Em João Wick, por exemplo, presenciamos um personagem que decide se vingar de uma facção inteira simplesmente porque roubaram seu carro e mataram seu cachorro. Isso é puro melodrama, a elevação dos sentimentos do personagem ao extremo, ou, neste caso, ao absurdo. Dessa forma, o melodrama também está presente em Atirador, principalmente na jornada emocional do protagonista Bob Lee Swagger e nos conflitos morais que ele enfrenta ao longo da narrativa. Vale ressaltar que isso não se limita apenas ao texto ou roteiro; o melodrama, sobretudo, se manifesta na imagem. Aqui, Fuqua valoriza muito a ambientação, utilizando a câmera de forma significativa.
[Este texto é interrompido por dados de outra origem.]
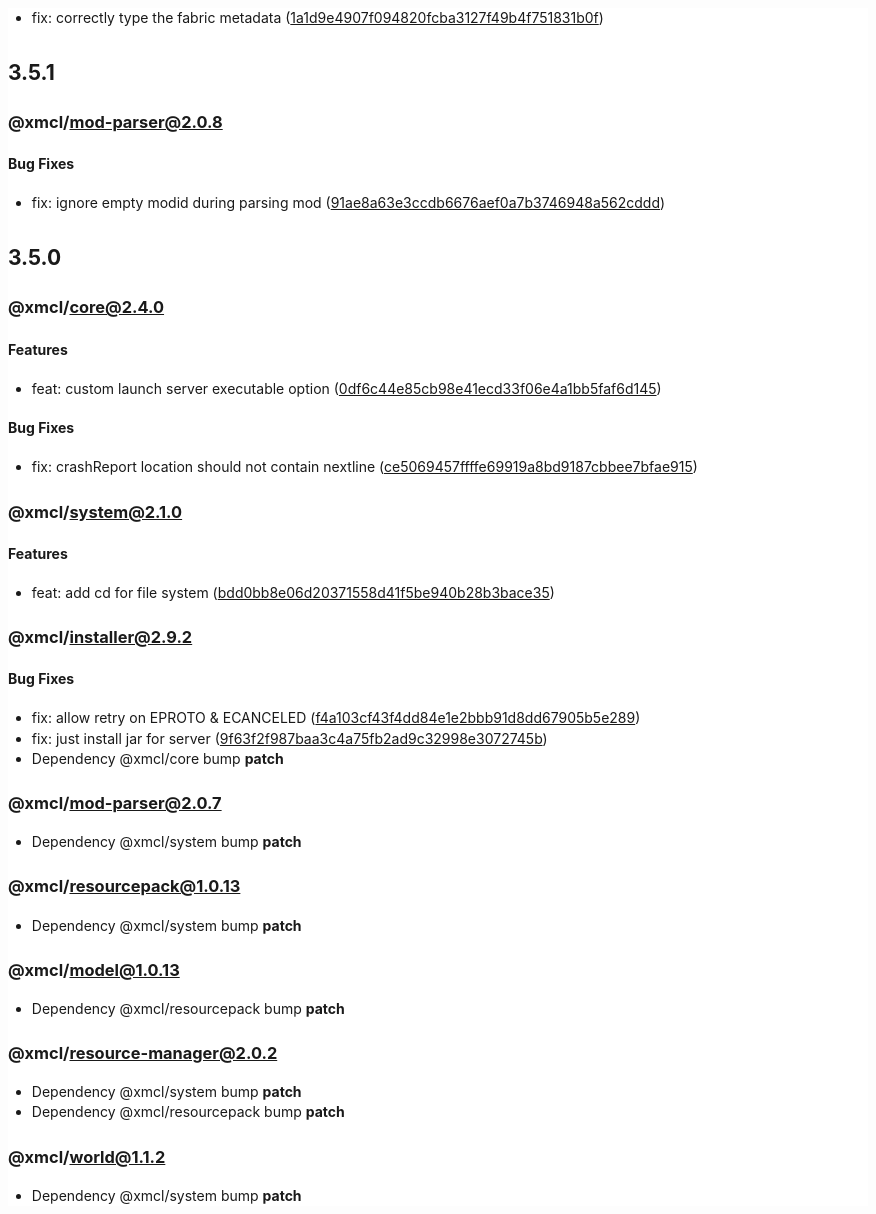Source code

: - fix: correctly type the fabric metadata ([1a1d9e4907f094820fcba3127f49b4f751831b0f](https://github.com/voxelum/minecraft-launcher-core-node/commit/1a1d9e4907f094820fcba3127f49b4f751831b0f))


## 3.5.1
### @xmcl/mod-parser@2.0.8
#### Bug Fixes

- fix: ignore empty modid during parsing mod ([91ae8a63e3ccdb6676aef0a7b3746948a562cddd](https://github.com/voxelum/minecraft-launcher-core-node/commit/91ae8a63e3ccdb6676aef0a7b3746948a562cddd))


## 3.5.0
### @xmcl/core@2.4.0
#### Features

- feat: custom launch server executable option ([0df6c44e85cb98e41ecd33f06e4a1bb5faf6d145](https://github.com/voxelum/minecraft-launcher-core-node/commit/0df6c44e85cb98e41ecd33f06e4a1bb5faf6d145))
#### Bug Fixes

- fix: crashReport location should not contain nextline ([ce5069457ffffe69919a8bd9187cbbee7bfae915](https://github.com/voxelum/minecraft-launcher-core-node/commit/ce5069457ffffe69919a8bd9187cbbee7bfae915))
### @xmcl/system@2.1.0
#### Features

- feat: add cd for file system ([bdd0bb8e06d20371558d41f5be940b28b3bace35](https://github.com/voxelum/minecraft-launcher-core-node/commit/bdd0bb8e06d20371558d41f5be940b28b3bace35))
### @xmcl/installer@2.9.2
#### Bug Fixes

- fix: allow retry on EPROTO & ECANCELED ([f4a103cf43f4dd84e1e2bbb91d8dd67905b5e289](https://github.com/voxelum/minecraft-launcher-core-node/commit/f4a103cf43f4dd84e1e2bbb91d8dd67905b5e289))
- fix: just install jar for server ([9f63f2f987baa3c4a75fb2ad9c32998e3072745b](https://github.com/voxelum/minecraft-launcher-core-node/commit/9f63f2f987baa3c4a75fb2ad9c32998e3072745b))
- Dependency @xmcl/core bump **patch**
### @xmcl/mod-parser@2.0.7
- Dependency @xmcl/system bump **patch**
### @xmcl/resourcepack@1.0.13
- Dependency @xmcl/system bump **patch**
### @xmcl/model@1.0.13
- Dependency @xmcl/resourcepack bump **patch**
### @xmcl/resource-manager@2.0.2
- Dependency @xmcl/system bump **patch**
- Dependency @xmcl/resourcepack bump **patch**
### @xmcl/world@1.1.2
- Dependency @xmcl/system bump **patch**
Em uma das cenas de abertura do filme, por exemplo, vemos Bob e seu cachorro nas montanhas, e o movimento da câmera enfatiza os sentimentos do personagem imerso naquele ambiente de vazio e solidão. Além disso, durante as cenas de ação, o uso da câmera lenta serve para espetacularizar a violência e a vingança do protagonista. Apesar de Atirador sendo um filme extremamente americano, com uma idealização patriótica onde Bob assume a figura heróica da integridade e da honra, enquanto Johnson personifica a corrupção e a traição, criando uma dicotomia que lembra histórias em quadrinhos, ainda é possível apreciar o bom melodrama e a ação envolvente que o filme oferece.